------ Study text ------

/2018-Rossi_GenomeResearch

Genome-wide determinants of sequence-specific DNA binding of general regulatory factors

Genome-wide determinants of sequence-specific DNA binding of general regulatory factors

Matthew J. Rossi1, William K. M. Lai1, and B. Franklin Pugh1

1Center for Eukaryotic Gene Regulation, Department of Biochemistry and Molecular Biology, The Pennsylvania State University, University Park, PA 16802, USA

Correspondence: bfp2@psu.edu

PMID: 29563167

GEO ID: GSE93662

Abstract

General regulatory factors (GRFs), such as Reb1, Abf1, Rap1, Mcm1, and Cbf1, positionally organize yeast chromatin through interactions with a core consensus DNA sequence. Sequence recognition via direct base readout is assumed to suffice for specificity, and that spurious nonfunctional sites are rendered inaccessible by chromatin. We tested these assumptions through genome-wide mapping of GRFs in vivo and in purified biochemical systems at near-bp resolution using several ChIP-exo based assays. We find that computationally-predicted DNA shape features (e.g., minor groove width, helix twist, base roll, and propeller twist) that are not defined by a unique consensus sequence are embedded in the non-unique portions of GRF motifs, and contribute critically to sequence-specific binding. This dual source specificity occurs at GRF sites in promoter regions where chromatin organization starts. Outside of promoter regions, strong consensus sites lack the shape component and consequently lack an intrinsic ability to bind cognate GRFs, without regard to influences from chromatin. However, sites having a weak consensus and low intrinsic affinity do exist in these regions, but are rendered inaccessible in a chromatin environment. Thus, GRF site-specificity is achieved through integration of favorable DNA sequence and shape readouts in promoter regions, and by chromatin-based exclusion from fortuitous weak sites within gene bodies. This study further revealed a severe G/C nucleotide cross-linking selectivity inherent in all formaldehyde-based ChIP assays, which includes ChIP-seq. However, for most tested proteins, G/C selectivity did not appreciably affect binding site detection, although it does place limits on the quantitativeness of occupancy levels.

------

# [Problem statement]
Summarize the abstract on DNA binding by general regulatory factors in two sentences.

------ Dataset ------

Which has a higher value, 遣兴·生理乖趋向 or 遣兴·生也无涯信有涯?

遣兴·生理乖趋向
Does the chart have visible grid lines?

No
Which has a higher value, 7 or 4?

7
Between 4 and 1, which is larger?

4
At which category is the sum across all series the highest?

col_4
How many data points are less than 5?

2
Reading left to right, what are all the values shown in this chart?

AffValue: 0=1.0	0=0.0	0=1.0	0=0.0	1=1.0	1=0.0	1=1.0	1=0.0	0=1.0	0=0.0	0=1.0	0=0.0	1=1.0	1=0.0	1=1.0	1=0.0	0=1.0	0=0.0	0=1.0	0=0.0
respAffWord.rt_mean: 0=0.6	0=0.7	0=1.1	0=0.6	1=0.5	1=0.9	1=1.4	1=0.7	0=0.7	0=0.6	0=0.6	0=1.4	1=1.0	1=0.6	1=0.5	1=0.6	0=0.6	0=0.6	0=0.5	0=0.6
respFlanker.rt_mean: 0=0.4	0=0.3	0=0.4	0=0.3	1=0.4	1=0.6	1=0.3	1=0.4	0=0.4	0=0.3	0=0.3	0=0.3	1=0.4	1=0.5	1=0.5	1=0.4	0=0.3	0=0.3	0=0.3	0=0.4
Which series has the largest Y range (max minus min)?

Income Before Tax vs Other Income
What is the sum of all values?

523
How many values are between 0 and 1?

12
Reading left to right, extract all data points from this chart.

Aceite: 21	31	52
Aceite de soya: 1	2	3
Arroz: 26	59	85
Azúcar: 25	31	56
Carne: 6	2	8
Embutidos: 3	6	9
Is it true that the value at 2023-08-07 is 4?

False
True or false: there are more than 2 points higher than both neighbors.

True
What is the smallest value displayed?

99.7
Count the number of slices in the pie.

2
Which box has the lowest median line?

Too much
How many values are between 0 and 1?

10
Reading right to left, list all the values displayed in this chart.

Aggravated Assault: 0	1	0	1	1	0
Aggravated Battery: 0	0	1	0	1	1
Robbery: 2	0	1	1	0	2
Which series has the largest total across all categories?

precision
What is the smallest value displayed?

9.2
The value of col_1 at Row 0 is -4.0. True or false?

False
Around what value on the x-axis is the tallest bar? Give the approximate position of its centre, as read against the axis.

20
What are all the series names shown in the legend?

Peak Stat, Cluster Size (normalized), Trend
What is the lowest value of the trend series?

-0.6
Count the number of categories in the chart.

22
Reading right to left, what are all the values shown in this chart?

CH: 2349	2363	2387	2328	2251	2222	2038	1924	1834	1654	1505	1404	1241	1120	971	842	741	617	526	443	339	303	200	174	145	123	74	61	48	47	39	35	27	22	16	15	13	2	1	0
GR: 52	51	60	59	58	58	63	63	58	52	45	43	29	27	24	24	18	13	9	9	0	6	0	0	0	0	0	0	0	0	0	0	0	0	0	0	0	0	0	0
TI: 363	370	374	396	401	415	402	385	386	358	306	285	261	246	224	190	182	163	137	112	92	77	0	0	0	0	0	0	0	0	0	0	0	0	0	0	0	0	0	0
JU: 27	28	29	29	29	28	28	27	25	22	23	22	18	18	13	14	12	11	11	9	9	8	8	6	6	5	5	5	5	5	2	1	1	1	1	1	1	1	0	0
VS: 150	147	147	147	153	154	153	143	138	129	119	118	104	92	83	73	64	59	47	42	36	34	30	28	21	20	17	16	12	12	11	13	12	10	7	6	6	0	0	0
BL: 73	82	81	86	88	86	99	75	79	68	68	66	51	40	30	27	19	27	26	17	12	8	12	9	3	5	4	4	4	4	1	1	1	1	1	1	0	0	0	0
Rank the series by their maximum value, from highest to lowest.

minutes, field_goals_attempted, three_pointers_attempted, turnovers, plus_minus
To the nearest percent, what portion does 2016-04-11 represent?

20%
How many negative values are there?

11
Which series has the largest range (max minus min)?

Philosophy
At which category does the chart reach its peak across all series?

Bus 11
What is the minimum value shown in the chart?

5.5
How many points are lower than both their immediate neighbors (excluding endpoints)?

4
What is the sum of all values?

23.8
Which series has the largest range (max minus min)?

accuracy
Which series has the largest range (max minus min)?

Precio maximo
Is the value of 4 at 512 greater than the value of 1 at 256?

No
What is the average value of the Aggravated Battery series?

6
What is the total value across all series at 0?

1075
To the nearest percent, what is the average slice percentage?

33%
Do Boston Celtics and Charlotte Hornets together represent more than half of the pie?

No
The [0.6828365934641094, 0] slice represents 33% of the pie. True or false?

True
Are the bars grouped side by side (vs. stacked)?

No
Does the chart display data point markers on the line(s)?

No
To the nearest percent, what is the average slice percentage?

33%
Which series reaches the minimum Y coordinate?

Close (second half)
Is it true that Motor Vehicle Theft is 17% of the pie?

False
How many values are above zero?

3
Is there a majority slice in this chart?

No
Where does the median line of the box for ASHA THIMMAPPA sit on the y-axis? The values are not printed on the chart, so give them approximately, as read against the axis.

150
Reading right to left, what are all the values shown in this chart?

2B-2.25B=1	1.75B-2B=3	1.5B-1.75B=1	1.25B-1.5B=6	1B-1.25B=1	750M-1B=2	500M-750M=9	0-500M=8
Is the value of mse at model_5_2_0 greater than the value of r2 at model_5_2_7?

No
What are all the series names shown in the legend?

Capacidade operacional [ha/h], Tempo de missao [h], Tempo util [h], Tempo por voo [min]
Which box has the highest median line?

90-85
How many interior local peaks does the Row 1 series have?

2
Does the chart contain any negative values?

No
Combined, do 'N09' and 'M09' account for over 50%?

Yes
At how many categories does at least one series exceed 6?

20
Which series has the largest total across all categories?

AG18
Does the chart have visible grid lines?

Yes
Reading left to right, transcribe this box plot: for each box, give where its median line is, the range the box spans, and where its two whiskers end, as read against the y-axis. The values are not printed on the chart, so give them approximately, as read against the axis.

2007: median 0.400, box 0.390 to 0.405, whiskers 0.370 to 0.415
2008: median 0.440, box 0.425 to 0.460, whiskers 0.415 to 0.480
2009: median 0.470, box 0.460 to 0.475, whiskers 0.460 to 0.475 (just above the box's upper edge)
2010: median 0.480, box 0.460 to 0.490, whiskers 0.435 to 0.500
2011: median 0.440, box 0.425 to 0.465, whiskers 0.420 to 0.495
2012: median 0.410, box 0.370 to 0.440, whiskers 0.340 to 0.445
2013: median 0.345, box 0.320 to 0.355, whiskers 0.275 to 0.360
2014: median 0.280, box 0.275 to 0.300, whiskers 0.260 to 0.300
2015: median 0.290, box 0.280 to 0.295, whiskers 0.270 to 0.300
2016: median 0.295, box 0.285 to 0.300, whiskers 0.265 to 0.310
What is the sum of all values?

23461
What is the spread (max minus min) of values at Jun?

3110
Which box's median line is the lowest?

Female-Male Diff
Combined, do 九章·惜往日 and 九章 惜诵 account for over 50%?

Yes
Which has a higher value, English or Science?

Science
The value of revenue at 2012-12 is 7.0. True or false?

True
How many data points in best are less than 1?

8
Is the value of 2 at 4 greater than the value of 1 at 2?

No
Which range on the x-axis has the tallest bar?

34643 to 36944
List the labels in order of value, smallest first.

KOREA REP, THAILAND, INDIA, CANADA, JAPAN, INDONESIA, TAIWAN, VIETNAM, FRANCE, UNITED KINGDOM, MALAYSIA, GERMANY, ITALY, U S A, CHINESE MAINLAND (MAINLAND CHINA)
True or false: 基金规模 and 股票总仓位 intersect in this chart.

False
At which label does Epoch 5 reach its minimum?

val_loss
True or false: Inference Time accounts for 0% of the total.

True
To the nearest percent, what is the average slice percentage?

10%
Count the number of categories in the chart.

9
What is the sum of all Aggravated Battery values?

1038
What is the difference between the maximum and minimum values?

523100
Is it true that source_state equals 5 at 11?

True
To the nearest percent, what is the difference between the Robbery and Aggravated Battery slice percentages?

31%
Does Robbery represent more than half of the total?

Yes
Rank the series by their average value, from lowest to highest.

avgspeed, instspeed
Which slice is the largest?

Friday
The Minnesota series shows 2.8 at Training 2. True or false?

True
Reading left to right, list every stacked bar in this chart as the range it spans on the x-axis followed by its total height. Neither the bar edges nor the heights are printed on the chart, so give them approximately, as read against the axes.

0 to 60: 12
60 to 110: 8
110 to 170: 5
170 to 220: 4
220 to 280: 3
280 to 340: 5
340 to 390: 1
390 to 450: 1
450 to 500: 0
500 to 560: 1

------

# [Exercise result]
Genome-wide mapping of yeast general regulatory factors such as Reb1, Abf1, Rap1, Mcm1, and Cbf1, done at near-bp resolution with ChIP-exo based assays, found that DNA shape features embedded in the non-unique portions of their motifs contribute critically to sequence-specific binding at promoter sites. Outside promoters, strong consensus sites lack this shape component and so lack an intrinsic ability to bind, while weak sites are made inaccessible by chromatin; the study also revealed a G/C cross-linking selectivity in formaldehyde-based ChIP assays that limits how quantitative occupancy levels can be.